Why bother wondering how the PEP will vote -- we all already know. Just think when Mayoral control is finally changed or ceases -- these PEP members might find themselves eliminated.
Lisa - Upper east side
"Research across the country" has found the opposite of what he says -- the
best study (CREDO) found only 13% of charter schools outperform neighborhood
schools.
Maria from Morningside Hts
Unfortunately the teacher's union binds the hands of administrators, and protects bad teachers, so the only recourse is closure where there can be rebuilding from the bottom up. If the teachers are not meeting the needs of their set of students to bring those particular students to standard, a new approach is needed, and a new group of teachers should be tried.
Jeff
Midtown
I like the innovations that charter schools bring in--all public schools in NYC are not doing wonderful things. We need to find new ways of teaching science and math. We need arts, including music, in all schools.
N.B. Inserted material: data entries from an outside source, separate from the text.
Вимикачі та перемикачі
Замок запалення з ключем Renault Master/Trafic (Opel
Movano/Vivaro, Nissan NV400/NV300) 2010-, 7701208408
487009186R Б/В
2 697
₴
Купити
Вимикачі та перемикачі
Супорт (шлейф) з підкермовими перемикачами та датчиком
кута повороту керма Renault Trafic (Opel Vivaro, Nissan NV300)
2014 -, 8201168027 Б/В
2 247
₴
But closing schools is not a good thing at all. How is that a way of fixing something? When a child loses their school it is demoralizing to that child. They are sent the message that it is okay to give-up. They are sent the message that they are being given up on.
Veronica
East Elmhurst
It's a crime that Jane Addams HS and the other technical high schools are closing. The NYC DOE is short sighted for thinking all students can go to college. Public schools have a rich history of providing training in many areas- automotive, health careers, nursing, beauty culture, electricity, computer repair and many others. Many others have been discontinued. Training that led to careers because skills were learned. The parents of these students understand this and questioned the DOE's logic. Questioned their stupidity. The DOE has a duty to listen to the parents of the students.
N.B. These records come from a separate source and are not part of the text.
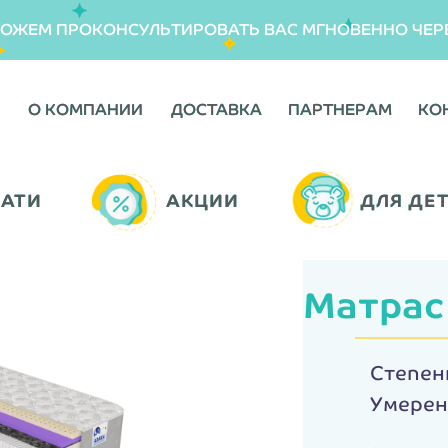
МОЖЕМ ПРОКОНСУЛЬТИРОВАТЬ ВАС МГНОВЕННО ЧЕР
О КОМПАНИИ
О КОМПАНИИ
ДОСТАВКА
ДОСТАВКА
ПАРТНЕРАМ
ПАРТНЕРАМ
КО
КО
ВАТИ
ВАТИ
АКЦИИ
АКЦИИ
ДЛЯ ДЕ
ДЛЯ ДЕ
Матрас
Степен
Умерен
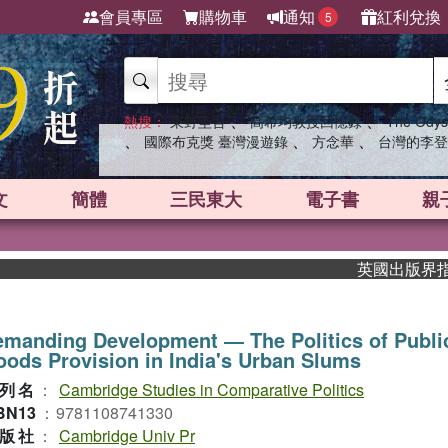
會員專區
購物車
通知
紅利兌換
5
、
、
熱搜：
東野圭吾
高希均教授回憶錄
The Odys
、
、
、
國際布克獎 臺灣漫遊錄
方念華
台灣的李登
文
簡體
三民東大
電子書
親
英國出版界指標大獎
manding Development ― The Politics of Publi
ods Provision in India's Urban Slums
列名
：
Cambridge Studies in Comparative Politics
BN13
：
9781108741330
版社
：
Cambridge Univ Pr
Business leaders across the country can't invest in our economy because the young people and work force are lacking the skills needed. Technical schools need updating to match business needs. Jane Addams HS, Samuel Gompers HS and other high schools need to continue providing the technical skills that lead to jobs. Closing them is a step backward. More technical knowledge is needed.
Barney
Dongan Hills
That's very nice that two schools are being saved. What about the rest!!! What about P.S. 215 The Lucretia Mott School. How do you decide to phase out a school that you have never came to. The same school that you have taken funds from. The same school that you are actually telling the parents and children that yes we are going to phase out the school because you are failing, and yes we are going to keep the same administrator to run the school. Mind you, these are the testing grades, 3rd, 4th & 5th grade. Did you not think that we were that smart to understand that?
The DOE continues to fail our children!!!
Parent from Queens
I would like to hear more from the parents of children than the educators complaining about there jobs. I can't understand how or why you would want to support a school that is failing your child.